▸ **RECORDS**:
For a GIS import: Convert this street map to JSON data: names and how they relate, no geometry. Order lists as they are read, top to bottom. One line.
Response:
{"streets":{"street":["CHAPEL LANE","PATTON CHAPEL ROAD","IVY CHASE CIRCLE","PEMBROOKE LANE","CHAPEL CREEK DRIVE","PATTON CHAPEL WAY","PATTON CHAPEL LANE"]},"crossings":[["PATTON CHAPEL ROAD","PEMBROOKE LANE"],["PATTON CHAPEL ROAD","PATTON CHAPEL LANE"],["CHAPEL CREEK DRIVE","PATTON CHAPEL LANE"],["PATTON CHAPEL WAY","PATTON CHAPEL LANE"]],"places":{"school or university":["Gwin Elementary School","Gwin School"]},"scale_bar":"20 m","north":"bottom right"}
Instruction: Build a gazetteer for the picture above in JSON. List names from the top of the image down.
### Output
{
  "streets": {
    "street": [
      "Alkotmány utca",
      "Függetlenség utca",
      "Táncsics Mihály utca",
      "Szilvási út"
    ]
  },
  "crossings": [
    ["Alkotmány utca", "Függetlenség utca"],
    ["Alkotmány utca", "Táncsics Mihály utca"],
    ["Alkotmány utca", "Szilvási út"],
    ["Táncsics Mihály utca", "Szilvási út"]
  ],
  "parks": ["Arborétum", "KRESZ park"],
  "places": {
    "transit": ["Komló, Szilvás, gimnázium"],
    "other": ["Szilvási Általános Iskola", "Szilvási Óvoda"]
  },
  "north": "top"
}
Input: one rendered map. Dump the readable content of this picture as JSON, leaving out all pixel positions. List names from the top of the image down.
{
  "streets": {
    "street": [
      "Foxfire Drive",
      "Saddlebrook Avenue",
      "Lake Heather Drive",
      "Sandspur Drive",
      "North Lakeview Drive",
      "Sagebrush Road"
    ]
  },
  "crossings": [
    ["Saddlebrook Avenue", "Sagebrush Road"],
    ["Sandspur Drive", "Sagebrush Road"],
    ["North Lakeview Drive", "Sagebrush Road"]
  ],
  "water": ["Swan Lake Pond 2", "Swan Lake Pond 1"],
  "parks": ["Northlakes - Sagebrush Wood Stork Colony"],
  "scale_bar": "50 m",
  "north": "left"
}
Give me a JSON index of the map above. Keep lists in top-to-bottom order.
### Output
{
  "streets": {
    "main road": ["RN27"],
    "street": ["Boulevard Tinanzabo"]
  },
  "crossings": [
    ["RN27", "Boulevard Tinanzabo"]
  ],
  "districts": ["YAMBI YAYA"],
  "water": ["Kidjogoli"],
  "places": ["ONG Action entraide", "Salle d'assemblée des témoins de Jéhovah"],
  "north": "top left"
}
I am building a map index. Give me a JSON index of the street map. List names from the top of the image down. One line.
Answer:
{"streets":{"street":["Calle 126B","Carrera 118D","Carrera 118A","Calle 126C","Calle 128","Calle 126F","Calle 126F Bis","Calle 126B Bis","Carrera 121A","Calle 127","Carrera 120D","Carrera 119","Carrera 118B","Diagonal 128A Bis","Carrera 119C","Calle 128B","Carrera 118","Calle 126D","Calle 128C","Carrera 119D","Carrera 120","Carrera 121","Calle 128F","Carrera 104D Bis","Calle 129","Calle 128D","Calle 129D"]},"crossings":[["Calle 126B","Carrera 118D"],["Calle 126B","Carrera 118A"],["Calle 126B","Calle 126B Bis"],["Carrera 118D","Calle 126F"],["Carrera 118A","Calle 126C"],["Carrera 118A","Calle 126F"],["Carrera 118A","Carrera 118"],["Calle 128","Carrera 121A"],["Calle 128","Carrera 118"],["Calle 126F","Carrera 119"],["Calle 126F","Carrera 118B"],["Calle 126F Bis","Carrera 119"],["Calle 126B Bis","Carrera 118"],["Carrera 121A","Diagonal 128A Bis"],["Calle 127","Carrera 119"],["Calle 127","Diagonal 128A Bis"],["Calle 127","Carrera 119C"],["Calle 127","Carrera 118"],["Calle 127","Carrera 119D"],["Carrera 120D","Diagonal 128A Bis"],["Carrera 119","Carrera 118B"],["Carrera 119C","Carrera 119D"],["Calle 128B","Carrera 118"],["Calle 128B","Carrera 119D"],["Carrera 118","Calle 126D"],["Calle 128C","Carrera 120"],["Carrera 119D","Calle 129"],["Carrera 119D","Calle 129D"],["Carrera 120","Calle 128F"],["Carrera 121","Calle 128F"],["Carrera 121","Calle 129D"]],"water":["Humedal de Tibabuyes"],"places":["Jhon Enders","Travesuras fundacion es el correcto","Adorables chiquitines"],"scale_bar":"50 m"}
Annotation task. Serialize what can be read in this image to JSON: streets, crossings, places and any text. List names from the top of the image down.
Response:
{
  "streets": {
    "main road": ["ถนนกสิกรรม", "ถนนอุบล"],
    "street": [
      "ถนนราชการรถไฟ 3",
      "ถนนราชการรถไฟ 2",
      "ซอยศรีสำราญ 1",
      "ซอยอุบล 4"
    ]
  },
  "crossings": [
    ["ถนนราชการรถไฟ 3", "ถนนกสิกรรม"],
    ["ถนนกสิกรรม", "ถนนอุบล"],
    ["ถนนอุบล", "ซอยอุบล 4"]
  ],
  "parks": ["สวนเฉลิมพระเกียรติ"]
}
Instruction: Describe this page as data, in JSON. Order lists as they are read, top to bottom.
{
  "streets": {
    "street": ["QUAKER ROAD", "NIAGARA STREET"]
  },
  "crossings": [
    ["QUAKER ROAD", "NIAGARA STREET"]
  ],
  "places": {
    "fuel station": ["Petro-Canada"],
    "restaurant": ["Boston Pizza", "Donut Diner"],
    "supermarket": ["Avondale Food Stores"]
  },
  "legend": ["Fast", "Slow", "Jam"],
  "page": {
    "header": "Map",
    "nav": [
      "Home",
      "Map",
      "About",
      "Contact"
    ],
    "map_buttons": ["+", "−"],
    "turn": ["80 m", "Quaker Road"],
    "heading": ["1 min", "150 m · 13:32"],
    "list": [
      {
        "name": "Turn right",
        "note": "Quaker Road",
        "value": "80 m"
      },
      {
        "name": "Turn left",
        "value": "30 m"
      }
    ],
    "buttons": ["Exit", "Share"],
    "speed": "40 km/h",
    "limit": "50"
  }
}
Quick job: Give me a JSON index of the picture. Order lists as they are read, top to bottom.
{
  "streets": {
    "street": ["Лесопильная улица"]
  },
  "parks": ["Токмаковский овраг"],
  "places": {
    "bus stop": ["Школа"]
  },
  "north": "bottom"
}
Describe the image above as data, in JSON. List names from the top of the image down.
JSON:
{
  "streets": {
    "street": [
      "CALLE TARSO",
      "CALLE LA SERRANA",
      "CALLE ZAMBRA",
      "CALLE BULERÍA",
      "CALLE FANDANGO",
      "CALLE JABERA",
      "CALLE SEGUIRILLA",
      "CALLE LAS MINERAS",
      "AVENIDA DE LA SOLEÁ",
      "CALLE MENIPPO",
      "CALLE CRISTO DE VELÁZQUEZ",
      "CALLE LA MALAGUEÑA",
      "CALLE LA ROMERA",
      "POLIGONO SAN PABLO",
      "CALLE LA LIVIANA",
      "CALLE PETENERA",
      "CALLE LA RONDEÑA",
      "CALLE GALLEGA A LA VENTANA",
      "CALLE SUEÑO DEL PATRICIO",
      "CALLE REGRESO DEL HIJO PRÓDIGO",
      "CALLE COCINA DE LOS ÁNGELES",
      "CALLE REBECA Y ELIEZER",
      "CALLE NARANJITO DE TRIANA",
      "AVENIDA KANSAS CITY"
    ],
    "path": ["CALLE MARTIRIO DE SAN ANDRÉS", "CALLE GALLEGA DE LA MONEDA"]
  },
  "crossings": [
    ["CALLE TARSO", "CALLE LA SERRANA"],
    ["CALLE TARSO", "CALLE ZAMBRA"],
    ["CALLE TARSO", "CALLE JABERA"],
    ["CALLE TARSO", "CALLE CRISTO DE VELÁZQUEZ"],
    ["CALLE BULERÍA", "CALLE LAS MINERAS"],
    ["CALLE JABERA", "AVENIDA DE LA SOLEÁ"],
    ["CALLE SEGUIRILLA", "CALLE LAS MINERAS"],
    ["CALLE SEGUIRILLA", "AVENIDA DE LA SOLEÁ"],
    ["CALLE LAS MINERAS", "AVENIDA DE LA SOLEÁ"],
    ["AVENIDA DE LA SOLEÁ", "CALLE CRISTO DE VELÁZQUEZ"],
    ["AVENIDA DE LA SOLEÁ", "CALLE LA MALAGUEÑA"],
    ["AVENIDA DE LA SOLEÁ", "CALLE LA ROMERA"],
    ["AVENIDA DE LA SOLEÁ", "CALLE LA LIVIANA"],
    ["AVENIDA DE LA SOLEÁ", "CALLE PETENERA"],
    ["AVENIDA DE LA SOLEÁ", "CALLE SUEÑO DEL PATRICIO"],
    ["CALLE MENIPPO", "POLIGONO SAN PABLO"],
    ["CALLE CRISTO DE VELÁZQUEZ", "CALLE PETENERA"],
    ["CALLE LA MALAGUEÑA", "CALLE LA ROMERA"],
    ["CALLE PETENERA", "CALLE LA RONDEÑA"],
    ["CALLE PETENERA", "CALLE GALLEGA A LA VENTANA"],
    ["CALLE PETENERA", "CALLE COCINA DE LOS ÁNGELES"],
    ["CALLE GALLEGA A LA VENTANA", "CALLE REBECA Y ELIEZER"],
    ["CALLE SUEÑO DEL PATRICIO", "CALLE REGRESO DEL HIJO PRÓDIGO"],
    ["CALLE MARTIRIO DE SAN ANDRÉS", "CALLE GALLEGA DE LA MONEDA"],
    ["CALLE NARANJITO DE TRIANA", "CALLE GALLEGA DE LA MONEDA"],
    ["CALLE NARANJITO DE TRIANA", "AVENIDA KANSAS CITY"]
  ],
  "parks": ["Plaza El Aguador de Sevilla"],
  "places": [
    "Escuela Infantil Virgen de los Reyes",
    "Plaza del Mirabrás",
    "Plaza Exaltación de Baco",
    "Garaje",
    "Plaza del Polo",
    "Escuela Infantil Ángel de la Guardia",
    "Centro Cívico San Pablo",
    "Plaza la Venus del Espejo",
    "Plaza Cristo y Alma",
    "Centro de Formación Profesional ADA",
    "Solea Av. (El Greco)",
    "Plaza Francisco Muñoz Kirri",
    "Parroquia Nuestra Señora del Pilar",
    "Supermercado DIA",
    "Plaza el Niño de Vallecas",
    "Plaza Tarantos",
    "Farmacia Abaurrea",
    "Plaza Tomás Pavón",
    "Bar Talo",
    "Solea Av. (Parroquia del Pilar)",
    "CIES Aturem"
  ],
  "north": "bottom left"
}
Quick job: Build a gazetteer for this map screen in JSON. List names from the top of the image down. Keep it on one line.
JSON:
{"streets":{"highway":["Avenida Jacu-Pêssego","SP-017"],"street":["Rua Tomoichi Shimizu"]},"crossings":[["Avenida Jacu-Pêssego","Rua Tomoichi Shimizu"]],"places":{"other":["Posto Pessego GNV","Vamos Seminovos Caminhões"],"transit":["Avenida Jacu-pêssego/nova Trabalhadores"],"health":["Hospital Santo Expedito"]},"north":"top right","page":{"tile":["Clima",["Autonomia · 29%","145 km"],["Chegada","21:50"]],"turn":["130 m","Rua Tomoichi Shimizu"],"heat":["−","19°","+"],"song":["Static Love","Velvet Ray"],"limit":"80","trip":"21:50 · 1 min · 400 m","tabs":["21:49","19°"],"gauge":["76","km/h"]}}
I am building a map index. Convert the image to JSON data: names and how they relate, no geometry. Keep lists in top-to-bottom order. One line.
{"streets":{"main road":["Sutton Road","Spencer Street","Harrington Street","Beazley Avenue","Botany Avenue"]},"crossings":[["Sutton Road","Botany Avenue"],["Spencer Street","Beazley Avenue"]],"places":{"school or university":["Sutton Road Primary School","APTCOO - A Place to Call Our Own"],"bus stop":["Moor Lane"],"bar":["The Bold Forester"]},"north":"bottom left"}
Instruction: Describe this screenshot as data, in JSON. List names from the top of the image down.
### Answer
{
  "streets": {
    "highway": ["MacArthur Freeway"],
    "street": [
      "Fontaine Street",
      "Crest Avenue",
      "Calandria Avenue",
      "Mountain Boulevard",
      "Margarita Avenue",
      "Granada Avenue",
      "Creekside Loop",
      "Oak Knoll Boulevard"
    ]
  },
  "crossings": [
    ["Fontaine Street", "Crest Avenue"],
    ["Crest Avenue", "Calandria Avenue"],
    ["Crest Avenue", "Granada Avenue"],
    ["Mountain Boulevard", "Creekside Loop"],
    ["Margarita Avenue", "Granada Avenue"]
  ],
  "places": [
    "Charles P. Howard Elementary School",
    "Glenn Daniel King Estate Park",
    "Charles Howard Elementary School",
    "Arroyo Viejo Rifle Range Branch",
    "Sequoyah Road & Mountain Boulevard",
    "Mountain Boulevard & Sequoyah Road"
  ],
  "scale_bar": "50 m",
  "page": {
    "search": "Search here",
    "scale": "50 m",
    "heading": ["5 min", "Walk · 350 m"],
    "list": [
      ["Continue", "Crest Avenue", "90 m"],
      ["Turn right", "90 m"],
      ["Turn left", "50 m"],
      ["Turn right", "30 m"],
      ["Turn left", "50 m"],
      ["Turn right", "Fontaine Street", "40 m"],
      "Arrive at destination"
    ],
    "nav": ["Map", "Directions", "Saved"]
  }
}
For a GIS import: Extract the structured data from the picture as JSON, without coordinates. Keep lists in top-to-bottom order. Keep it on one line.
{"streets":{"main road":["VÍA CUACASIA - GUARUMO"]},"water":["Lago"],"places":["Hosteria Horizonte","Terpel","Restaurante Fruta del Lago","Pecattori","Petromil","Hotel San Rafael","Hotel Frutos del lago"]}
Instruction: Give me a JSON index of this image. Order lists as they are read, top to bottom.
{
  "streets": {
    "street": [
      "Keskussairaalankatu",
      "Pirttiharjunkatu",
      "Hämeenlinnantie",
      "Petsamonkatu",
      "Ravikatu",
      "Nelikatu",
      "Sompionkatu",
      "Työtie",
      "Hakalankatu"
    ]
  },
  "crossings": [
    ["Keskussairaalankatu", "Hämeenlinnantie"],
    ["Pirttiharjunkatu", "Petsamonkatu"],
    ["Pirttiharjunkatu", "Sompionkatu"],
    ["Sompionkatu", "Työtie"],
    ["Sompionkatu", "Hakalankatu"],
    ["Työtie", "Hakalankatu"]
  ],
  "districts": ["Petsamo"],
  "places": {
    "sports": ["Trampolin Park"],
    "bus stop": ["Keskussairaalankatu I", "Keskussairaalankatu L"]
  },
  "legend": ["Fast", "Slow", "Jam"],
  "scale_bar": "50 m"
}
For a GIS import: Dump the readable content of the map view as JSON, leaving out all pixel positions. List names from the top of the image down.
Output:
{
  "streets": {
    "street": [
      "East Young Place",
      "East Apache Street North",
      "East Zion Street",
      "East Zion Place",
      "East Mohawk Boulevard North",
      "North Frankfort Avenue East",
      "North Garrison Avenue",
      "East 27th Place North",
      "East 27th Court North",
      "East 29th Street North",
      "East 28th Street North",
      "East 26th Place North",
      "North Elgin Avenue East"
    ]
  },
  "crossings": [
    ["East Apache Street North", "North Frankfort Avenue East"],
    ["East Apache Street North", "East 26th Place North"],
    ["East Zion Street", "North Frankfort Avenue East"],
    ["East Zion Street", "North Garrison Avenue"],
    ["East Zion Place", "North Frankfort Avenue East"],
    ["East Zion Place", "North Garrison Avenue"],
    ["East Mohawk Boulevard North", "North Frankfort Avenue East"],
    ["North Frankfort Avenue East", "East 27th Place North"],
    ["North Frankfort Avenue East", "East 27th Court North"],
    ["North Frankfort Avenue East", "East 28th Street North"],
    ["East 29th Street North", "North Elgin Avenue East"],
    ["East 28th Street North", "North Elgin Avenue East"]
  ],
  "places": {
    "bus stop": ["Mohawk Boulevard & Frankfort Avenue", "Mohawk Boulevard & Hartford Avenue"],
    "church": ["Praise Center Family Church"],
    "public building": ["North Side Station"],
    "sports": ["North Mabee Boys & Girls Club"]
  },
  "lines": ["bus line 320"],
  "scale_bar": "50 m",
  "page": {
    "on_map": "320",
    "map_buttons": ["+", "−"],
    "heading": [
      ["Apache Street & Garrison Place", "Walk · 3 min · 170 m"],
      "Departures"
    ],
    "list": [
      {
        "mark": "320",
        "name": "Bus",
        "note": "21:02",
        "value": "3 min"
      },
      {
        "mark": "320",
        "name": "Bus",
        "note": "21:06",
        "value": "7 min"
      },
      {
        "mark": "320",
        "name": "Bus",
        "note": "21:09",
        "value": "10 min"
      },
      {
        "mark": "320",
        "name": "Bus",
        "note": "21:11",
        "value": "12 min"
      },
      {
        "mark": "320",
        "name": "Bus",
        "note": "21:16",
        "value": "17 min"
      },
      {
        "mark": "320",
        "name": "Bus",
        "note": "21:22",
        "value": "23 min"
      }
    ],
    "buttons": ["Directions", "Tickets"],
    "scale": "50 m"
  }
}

▸ **TASK INSTRUCTIONS**:
Above are the records. Copy the lines beginning at the one that has "For a GIS import: Extract" and ending with the one that has "For a GIS import: Dump", unchanged.

▸ **COMPLETED EXERCISE**:
For a GIS import: Extract the structured data from the picture as JSON, without coordinates. Keep lists in top-to-bottom order. Keep it on one line.
{"streets":{"main road":["VÍA CUACASIA - GUARUMO"]},"water":["Lago"],"places":["Hosteria Horizonte","Terpel","Restaurante Fruta del Lago","Pecattori","Petromil","Hotel San Rafael","Hotel Frutos del lago"]}
Instruction: Give me a JSON index of this image. Order lists as they are read, top to bottom.
{
  "streets": {
    "street": [
      "Keskussairaalankatu",
      "Pirttiharjunkatu",
      "Hämeenlinnantie",
      "Petsamonkatu",
      "Ravikatu",
      "Nelikatu",
      "Sompionkatu",
      "Työtie",
      "Hakalankatu"
    ]
  },
  "crossings": [
    ["Keskussairaalankatu", "Hämeenlinnantie"],
    ["Pirttiharjunkatu", "Petsamonkatu"],
    ["Pirttiharjunkatu", "Sompionkatu"],
    ["Sompionkatu", "Työtie"],
    ["Sompionkatu", "Hakalankatu"],
    ["Työtie", "Hakalankatu"]
  ],
  "districts": ["Petsamo"],
  "places": {
    "sports": ["Trampolin Park"],
    "bus stop": ["Keskussairaalankatu I", "Keskussairaalankatu L"]
  },
  "legend": ["Fast", "Slow", "Jam"],
  "scale_bar": "50 m"
}
For a GIS import: Dump the readable content of the map view as JSON, leaving out all pixel positions. List names from the top of the image down.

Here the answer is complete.